▶ What you have to do
Output the listing below verbatim.

▶ Records for this task
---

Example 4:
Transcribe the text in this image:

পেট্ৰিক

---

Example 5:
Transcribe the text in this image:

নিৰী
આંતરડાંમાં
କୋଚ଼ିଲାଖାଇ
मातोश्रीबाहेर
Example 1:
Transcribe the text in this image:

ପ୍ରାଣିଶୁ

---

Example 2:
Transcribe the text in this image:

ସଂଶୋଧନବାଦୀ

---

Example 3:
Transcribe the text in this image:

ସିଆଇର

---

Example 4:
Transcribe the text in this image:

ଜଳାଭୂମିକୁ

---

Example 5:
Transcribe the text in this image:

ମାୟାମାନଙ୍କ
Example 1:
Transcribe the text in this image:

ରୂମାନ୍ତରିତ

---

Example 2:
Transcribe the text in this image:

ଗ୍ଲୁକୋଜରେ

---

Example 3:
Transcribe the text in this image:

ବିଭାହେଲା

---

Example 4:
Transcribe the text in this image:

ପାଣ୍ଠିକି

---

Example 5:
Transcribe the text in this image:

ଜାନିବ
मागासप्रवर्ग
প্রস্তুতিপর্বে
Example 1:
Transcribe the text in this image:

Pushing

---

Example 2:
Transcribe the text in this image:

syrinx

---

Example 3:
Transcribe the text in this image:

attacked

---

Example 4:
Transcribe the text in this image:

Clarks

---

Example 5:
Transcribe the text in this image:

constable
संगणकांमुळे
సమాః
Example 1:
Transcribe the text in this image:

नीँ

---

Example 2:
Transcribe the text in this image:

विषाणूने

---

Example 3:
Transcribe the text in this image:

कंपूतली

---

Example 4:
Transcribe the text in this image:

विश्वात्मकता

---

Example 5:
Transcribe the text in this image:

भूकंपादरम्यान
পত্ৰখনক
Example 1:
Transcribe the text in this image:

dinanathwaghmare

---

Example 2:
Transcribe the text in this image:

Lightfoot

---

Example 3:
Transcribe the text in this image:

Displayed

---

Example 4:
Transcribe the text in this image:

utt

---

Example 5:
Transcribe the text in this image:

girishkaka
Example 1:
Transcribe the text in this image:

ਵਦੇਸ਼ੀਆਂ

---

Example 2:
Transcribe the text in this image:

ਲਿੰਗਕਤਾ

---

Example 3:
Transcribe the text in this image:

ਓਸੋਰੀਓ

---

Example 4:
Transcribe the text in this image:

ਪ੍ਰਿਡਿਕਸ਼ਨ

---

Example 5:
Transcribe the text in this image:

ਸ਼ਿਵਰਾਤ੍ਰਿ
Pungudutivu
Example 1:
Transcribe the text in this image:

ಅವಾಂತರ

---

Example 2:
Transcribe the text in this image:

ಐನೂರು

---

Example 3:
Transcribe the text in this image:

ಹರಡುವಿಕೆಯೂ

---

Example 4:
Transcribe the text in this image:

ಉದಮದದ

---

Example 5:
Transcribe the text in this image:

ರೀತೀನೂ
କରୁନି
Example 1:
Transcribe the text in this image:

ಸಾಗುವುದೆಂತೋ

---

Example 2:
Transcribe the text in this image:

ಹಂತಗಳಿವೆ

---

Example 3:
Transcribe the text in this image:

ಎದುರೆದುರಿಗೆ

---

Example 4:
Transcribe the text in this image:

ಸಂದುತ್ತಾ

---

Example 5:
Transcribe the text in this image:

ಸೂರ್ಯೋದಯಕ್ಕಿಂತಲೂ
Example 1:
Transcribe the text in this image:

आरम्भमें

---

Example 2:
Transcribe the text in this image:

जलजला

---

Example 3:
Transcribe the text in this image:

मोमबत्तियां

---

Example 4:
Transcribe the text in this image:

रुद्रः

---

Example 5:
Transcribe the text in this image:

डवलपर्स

▶ Response below
---

Example 4:
Transcribe the text in this image:

পেট্ৰিক

---

Example 5:
Transcribe the text in this image:

নিৰী
આંતરડાંમાં
କୋଚ଼ିଲାଖାଇ
मातोश्रीबाहेर
Example 1:
Transcribe the text in this image:

ପ୍ରାଣିଶୁ

---

Example 2:
Transcribe the text in this image:

ସଂଶୋଧନବାଦୀ

---

Example 3:
Transcribe the text in this image:

ସିଆଇର

---

Example 4:
Transcribe the text in this image:

ଜଳାଭୂମିକୁ

---

Example 5:
Transcribe the text in this image:

ମାୟାମାନଙ୍କ
Example 1:
Transcribe the text in this image:

ରୂମାନ୍ତରିତ

---

Example 2:
Transcribe the text in this image:

ଗ୍ଲୁକୋଜରେ

---

Example 3:
Transcribe the text in this image:

ବିଭାହେଲା

---

Example 4:
Transcribe the text in this image:

ପାଣ୍ଠିକି

---

Example 5:
Transcribe the text in this image:

ଜାନିବ
मागासप्रवर्ग
প্রস্তুতিপর্বে
Example 1:
Transcribe the text in this image:

Pushing

---

Example 2:
Transcribe the text in this image:

syrinx

---

Example 3:
Transcribe the text in this image:

attacked

---

Example 4:
Transcribe the text in this image:

Clarks

---

Example 5:
Transcribe the text in this image:

constable
संगणकांमुळे
సమాః
Example 1:
Transcribe the text in this image:

नीँ

---

Example 2:
Transcribe the text in this image:

विषाणूने

---

Example 3:
Transcribe the text in this image:

कंपूतली

---

Example 4:
Transcribe the text in this image:

विश्वात्मकता

---

Example 5:
Transcribe the text in this image:

भूकंपादरम्यान
পত্ৰখনক
Example 1:
Transcribe the text in this image:

dinanathwaghmare

---

Example 2:
Transcribe the text in this image:

Lightfoot

---

Example 3:
Transcribe the text in this image:

Displayed

---

Example 4:
Transcribe the text in this image:

utt

---

Example 5:
Transcribe the text in this image:

girishkaka
Example 1:
Transcribe the text in this image:

ਵਦੇਸ਼ੀਆਂ

---

Example 2:
Transcribe the text in this image:

ਲਿੰਗਕਤਾ

---

Example 3:
Transcribe the text in this image:

ਓਸੋਰੀਓ

---

Example 4:
Transcribe the text in this image:

ਪ੍ਰਿਡਿਕਸ਼ਨ

---

Example 5:
Transcribe the text in this image:

ਸ਼ਿਵਰਾਤ੍ਰਿ
Pungudutivu
Example 1:
Transcribe the text in this image:

ಅವಾಂತರ

---

Example 2:
Transcribe the text in this image:

ಐನೂರು

---

Example 3:
Transcribe the text in this image:

ಹರಡುವಿಕೆಯೂ

---

Example 4:
Transcribe the text in this image:

ಉದಮದದ

---

Example 5:
Transcribe the text in this image:

ರೀತೀನೂ
କରୁନି
Example 1:
Transcribe the text in this image:

ಸಾಗುವುದೆಂತೋ

---

Example 2:
Transcribe the text in this image:

ಹಂತಗಳಿವೆ

---

Example 3:
Transcribe the text in this image:

ಎದುರೆದುರಿಗೆ

---

Example 4:
Transcribe the text in this image:

ಸಂದುತ್ತಾ

---

Example 5:
Transcribe the text in this image:

ಸೂರ್ಯೋದಯಕ್ಕಿಂತಲೂ
Example 1:
Transcribe the text in this image:

आरम्भमें

---

Example 2:
Transcribe the text in this image:

जलजला

---

Example 3:
Transcribe the text in this image:

मोमबत्तियां

---

Example 4:
Transcribe the text in this image:

रुद्रः

---

Example 5:
Transcribe the text in this image:

डवलपर्स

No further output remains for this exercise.